Now the stakes have moved higher. Where once childish pranks might be pulled – such as ordering take-out food to be delivered to the victim’s door along with demands for payment of the meal – now it has morphing into something much more dangerous: accusations of threats that can bring SWAT teams. These kinds of false accusations are termed “swatting,” a prank call that brings police, emergency officials or even SWAT teams to the victim’s doorstep.

Galvez says swatters are basically domestic terrorists when taken to this level. He is a prolific poster on Twitter and writes about the gaming industry, urging game makers to focus less on gender stereotypes and be more inclusive. Earlier this year, Galvez noticed internet forum posts suggesting retaliation against him for those reform-minded views. He found himself the victim of “doxxing.”

“They posted my information,” he said, “my wife’s information, my father’s information.”

Once the group had Galvez’s personal details, including his address, they sent his information to community colleges, car dealerships and magazine subscription services. After reading the escalating tone in the posts, Galvez went to the police because of his concerns someone might send in a hoax threat.

Sure enough, police got an untraceable, anonymous tip, totally false, that alleged Galvez was ready to “unleash hell” with pipe bombs and a new gun.

“Next thing I know, at 11:50 pm, I had five … police officers at my door.”

There was no harm that night because Galvez had warned police. But swatting is not a joke.

“Posting personal information about targets isn’t uncommon on the internet,” notes The Verge, “but swatting is a particularly risky and extreme method of harassment. Previously, SWAT teams have been sent after security researcher Brian Krebs, CNN correspondent Wolf Blitzer, and a Bungie executive, among others. While these have all ended safely, police have inadvertently injured and even killed innocent people during other raids, and law enforcement is seeking clues on the culprit behind this particular swatting.”

Former Gamergate supporter Grace Lynn had 20 police officers show up at her former home in Portland, Oregon in early January 2015, after an anonymous caller claimed he had taken “multiple hostages and was threatening violence.”

All this because of video games.

The Gamergate refusal to accept changes in the gaming industry is a cultural shift that some male gamers cannot accept, according to Galvez.

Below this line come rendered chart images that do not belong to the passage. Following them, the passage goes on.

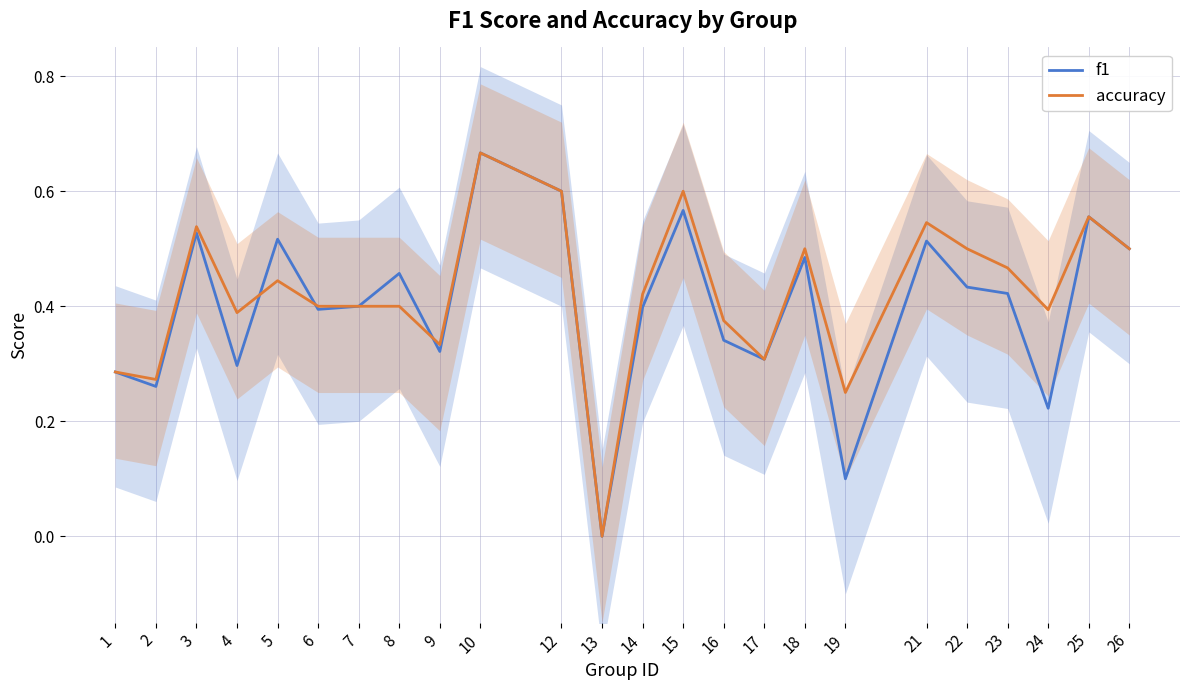

How many positive values does the f1 series have?

23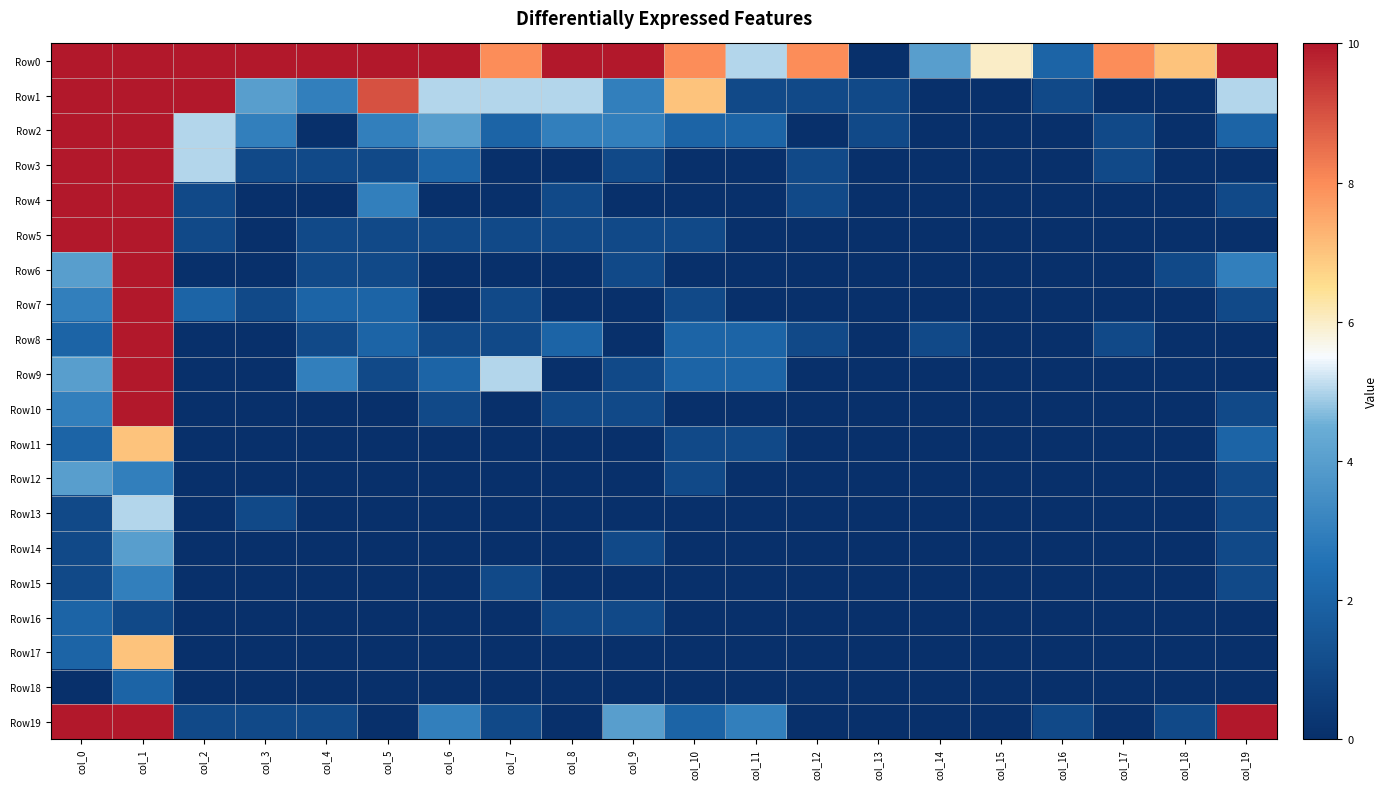

Which series has the largest total across all categories?

Row0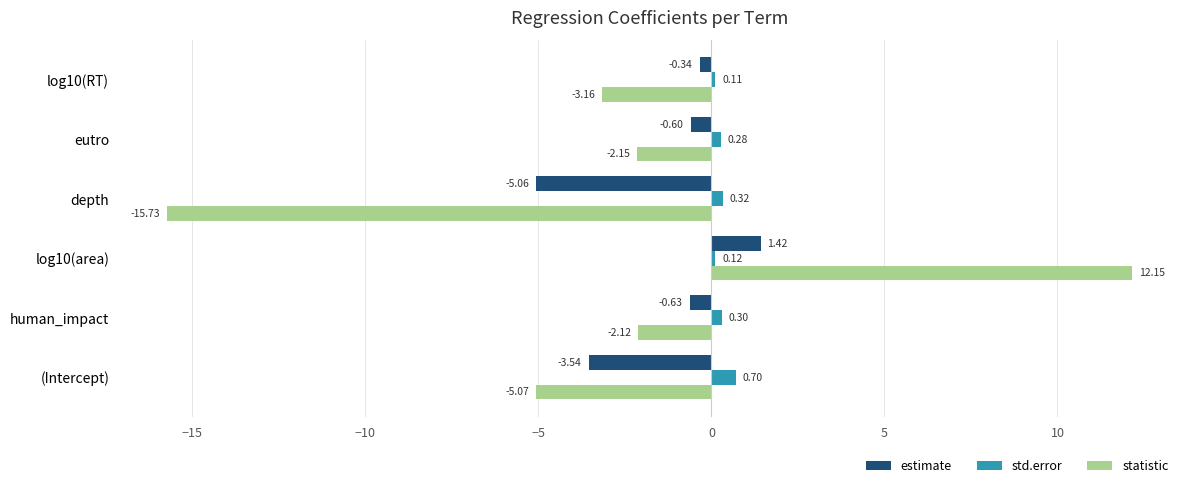

List the series in order of their overall mean, lowest first.

statistic, estimate, std.error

He says Gamergate’s intention for reform metastasized into a crusade against anyone who wants a change in the status quo. “If Gamergate was really about ethics and game journalism, I don’t think we would be seeing all the harassment, all the stalking, all the death threats, all the rape threats.”

Even Gamergaters admit the problem is with the dark side of the web, where serious threats can come out of nowhere. “Swatting can be tough for law enforcement to handle, no matter where it comes from,” concludes Humbert. “In July, the Department of Justice told popular D.C. cyber-blogger Brian Krebs that his swatter pled guilty in federal court. But Krebs was swatted in 2013 – a slow sense of justice for a fast-moving controversy.”